2 — Build good financial habits
The Wellness Barometer Survey found that only 18% of respondents have basic financial literacy. 85% carry debt and 35% have little to no emergency savings. If you see yourself in any of these financial traps, you can help yourself even as you look to your company for support. Increase your financial acumen for free with helpful books from the library (here are three titles to start). Put any debts on autopay, and if you’re already taking care of the minimums, add a few extra dollars to pay them off faster. Or add the extra dollars to your emergency savings if they’re low. Yes, even though we’re in the middle of the year, you can ask for a raise to get those extra dollars. Or look into boosting your passive income outside the job.
3 — Ask for what you need
One optimistic finding from the Wellness Barometer Survey is that 53% of leaders indicate that supporting their employees’ holistic well-being is a top priority and 95% believe they should provide more financial support. Help your company leaders help you by giving them ideas for the financial support you want. Are there speakers or workshops they could host? Is there training you want to see? Do you have ideas for benefits the company could add?
4 — Develop external support
Your money is too important to only rely on your current employer. Besides, the Wellness Barometer Survey found that only 63% of employees trust HR and upper management – a drop from 83% in 2022! If you’re not sure your company can or will help, then look to mentors outside for guidance. It’s always smart to nurture contacts outside your company, anyway, to ensure your network isn’t too insular. Most people know someone who’s good with money – they will likely be flattered you have noticed and happy to give you some advice.
5 – Schedule time to focus on finances on an ongoing basis
With financial stress costing $200 Bn in productivity, it behooves you to keep this stress at bay. Get on your calendar right now and make an appointment with yourself each month or every other week with the subject, My Money (or whatever will prompt you to devote that time to your finances). This way, you dedicate time in advance, on an ongoing basis and hopefully you don’t just override these time blocks. Then you can use the time to check in with your money mentor, read finance books or blogs or check in with HR on upcoming training and other resources. If you already have a set date with yourself to pay bills or other money tasks, then tack on extra time in that session to invest in your long-term foundation.
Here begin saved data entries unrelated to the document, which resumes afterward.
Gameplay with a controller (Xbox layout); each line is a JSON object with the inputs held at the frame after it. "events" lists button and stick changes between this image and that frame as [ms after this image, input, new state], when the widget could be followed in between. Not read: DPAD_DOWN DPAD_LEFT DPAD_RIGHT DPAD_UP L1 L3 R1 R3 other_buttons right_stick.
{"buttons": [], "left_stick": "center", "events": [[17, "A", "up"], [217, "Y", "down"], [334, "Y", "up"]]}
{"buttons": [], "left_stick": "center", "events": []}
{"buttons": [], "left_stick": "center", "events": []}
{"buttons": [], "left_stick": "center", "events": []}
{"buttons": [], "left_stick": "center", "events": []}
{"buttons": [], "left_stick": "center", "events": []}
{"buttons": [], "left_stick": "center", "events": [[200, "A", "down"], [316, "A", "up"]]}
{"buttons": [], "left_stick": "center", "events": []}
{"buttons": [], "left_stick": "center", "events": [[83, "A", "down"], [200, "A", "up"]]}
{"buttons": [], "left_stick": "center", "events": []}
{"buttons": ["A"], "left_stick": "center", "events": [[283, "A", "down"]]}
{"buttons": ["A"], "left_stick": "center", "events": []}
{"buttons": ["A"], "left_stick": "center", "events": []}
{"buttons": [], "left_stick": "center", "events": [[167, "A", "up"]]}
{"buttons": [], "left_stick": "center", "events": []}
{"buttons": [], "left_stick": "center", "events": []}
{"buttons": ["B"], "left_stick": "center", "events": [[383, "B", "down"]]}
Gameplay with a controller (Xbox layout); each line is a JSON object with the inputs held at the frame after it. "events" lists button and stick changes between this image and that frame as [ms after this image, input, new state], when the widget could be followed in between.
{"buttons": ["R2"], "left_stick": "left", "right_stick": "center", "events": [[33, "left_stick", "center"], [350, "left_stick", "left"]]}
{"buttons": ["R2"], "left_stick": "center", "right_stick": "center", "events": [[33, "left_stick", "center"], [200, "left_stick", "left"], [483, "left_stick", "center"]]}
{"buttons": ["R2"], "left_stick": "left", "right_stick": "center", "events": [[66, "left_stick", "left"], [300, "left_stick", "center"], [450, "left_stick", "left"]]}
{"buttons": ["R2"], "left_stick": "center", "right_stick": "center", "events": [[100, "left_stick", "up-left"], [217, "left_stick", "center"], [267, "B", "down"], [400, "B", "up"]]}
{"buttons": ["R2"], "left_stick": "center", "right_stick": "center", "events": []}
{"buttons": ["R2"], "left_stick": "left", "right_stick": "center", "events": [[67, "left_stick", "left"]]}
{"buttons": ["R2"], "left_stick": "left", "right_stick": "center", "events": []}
Building a strong financial foundation is part of playing good defense for your career
The job market uncertainty means you have to play good defense and protect your career, and a strong financial foundation – low or no debt, healthy savings, knowing what resources are available – is a part of that. Minding your money doesn’t take time away from your career, but actually adds to it. Your employer benefits from your increased productivity. You benefit from feeling less stress and having a cushion to rely on if your job is eliminated or you decide to leave for a new role (job search costs money!), business launch or other career change.